▶ **WHAT IS BEING ASKED**: Only the lines from the one containing "hfov_deg: 48.2" through the end of the entries are wanted, retyped exactly and without pictures.

Segment Start: INFORMATION SHOWN

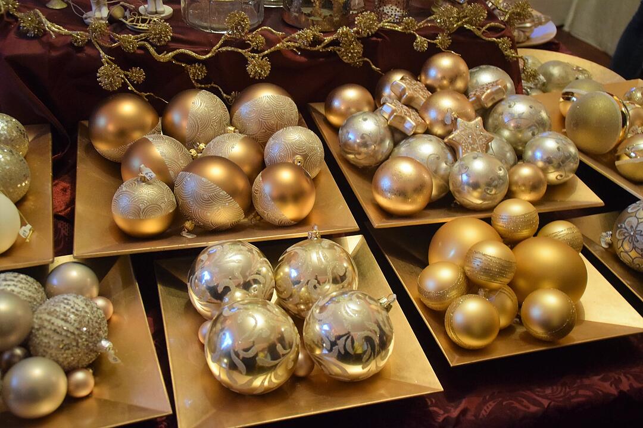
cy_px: 214
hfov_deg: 46.4
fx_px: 750
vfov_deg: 31.9
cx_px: 322
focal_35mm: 42
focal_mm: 28
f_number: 4
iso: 3200
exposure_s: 1/30
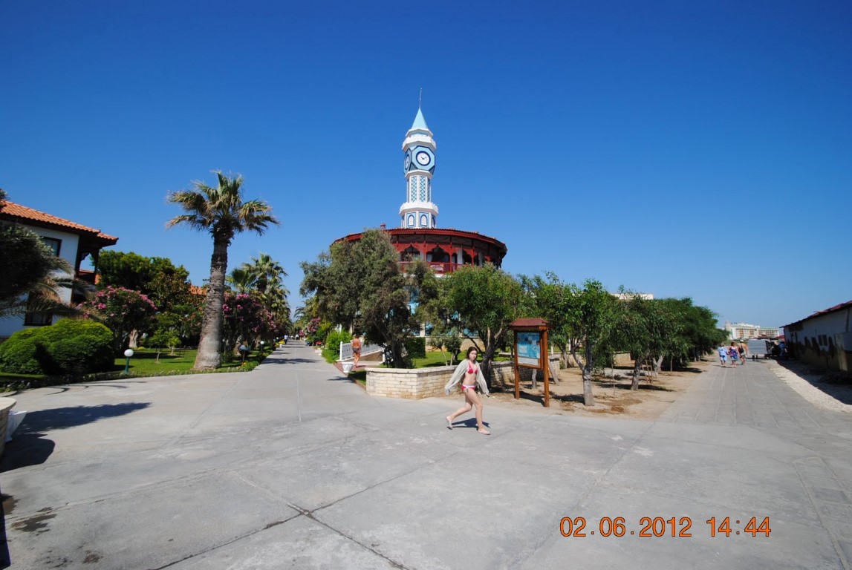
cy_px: 285
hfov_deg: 100.3
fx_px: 355
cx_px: 426
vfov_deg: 77.5
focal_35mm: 15
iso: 100
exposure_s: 1/320
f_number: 9
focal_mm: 10
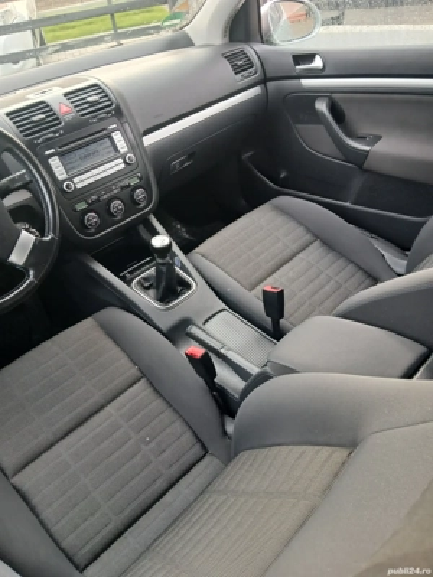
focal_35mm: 26
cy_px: 288
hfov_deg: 53.1
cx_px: 216
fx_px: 434
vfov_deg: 67.3
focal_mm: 3.98
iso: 100
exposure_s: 1/50
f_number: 1.8
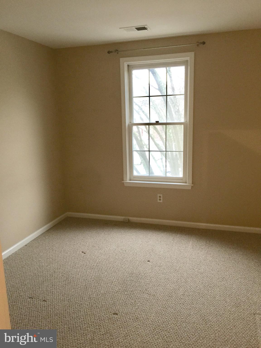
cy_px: 174
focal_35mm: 29
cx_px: 130
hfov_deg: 48.2
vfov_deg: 61.7
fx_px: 292
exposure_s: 1/17
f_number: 2.2
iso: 50
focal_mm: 4.15
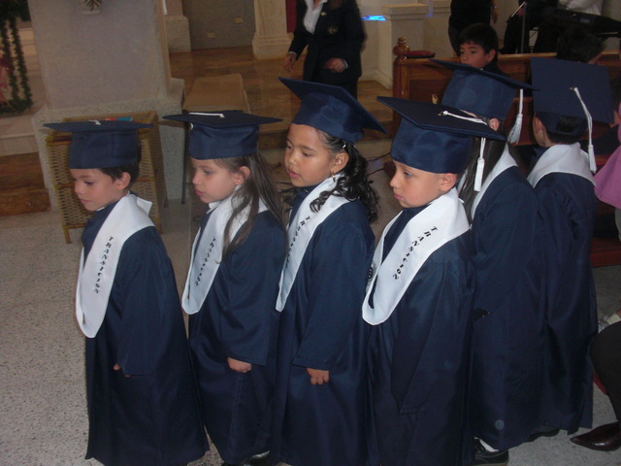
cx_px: 310
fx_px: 646
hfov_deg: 51.4
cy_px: 233
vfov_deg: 39.7
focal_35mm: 36
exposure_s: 1/60
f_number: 2.8
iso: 200
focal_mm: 6.3
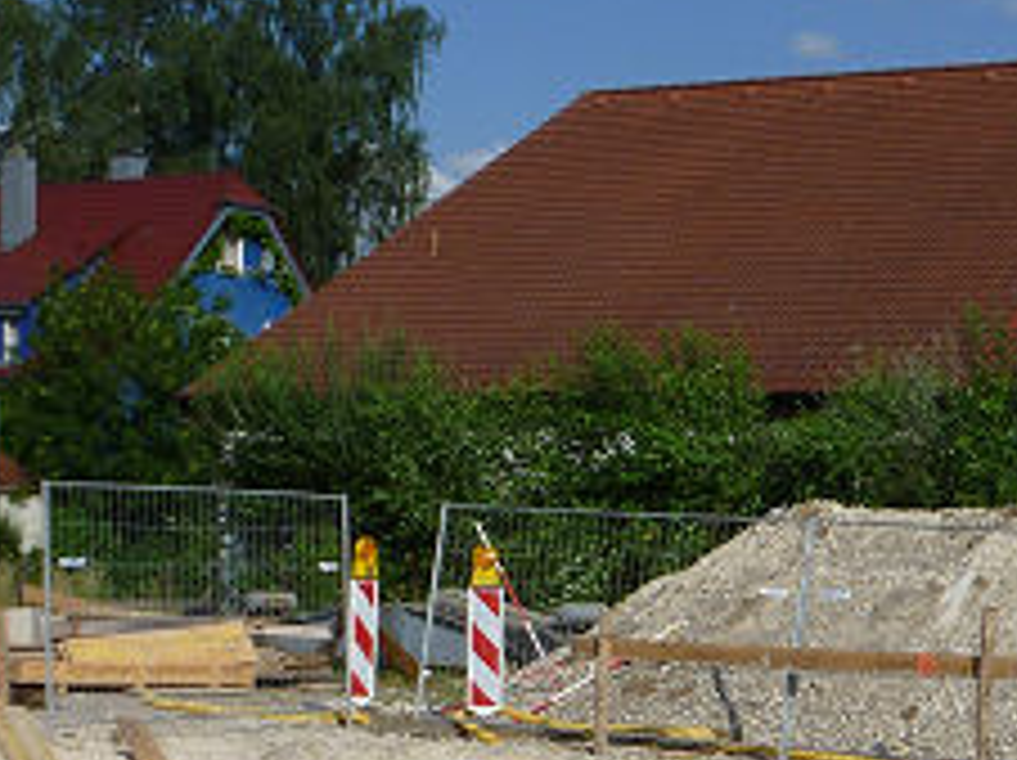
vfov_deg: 15.4
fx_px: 2729
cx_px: 783
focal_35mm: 93
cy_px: 836
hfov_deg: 20.9
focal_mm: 6.3
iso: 80
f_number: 5.6
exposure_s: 1/500
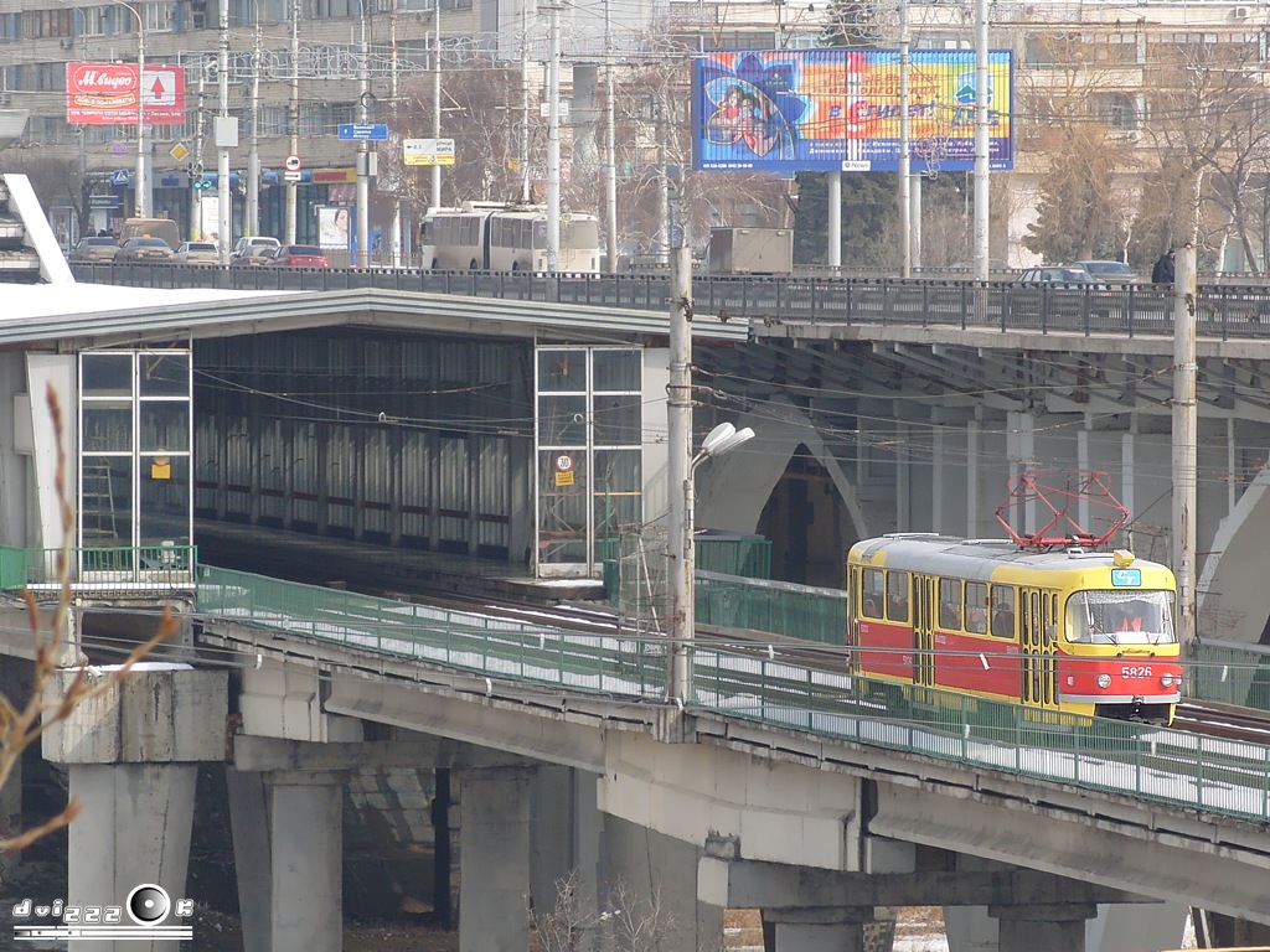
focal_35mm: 151
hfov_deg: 13.1
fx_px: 5540
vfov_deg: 9.8
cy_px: 476
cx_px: 635
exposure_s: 1/350
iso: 80
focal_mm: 33.7
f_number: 5.9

Segment End: INFORMATION SHOWN

▶ **EXERCISE RESULT**:
hfov_deg: 48.2
vfov_deg: 61.7
fx_px: 292
exposure_s: 1/17
f_number: 2.2
iso: 50
focal_mm: 4.15
cx_px: 310
fx_px: 646
hfov_deg: 51.4
cy_px: 233
vfov_deg: 39.7
focal_35mm: 36
exposure_s: 1/60
f_number: 2.8
iso: 200
focal_mm: 6.3
vfov_deg: 15.4
fx_px: 2729
cx_px: 783
focal_35mm: 93
cy_px: 836
hfov_deg: 20.9
focal_mm: 6.3
iso: 80
f_number: 5.6
exposure_s: 1/500
focal_35mm: 151
hfov_deg: 13.1
fx_px: 5540
vfov_deg: 9.8
cy_px: 476
cx_px: 635
exposure_s: 1/350
iso: 80
focal_mm: 33.7
f_number: 5.9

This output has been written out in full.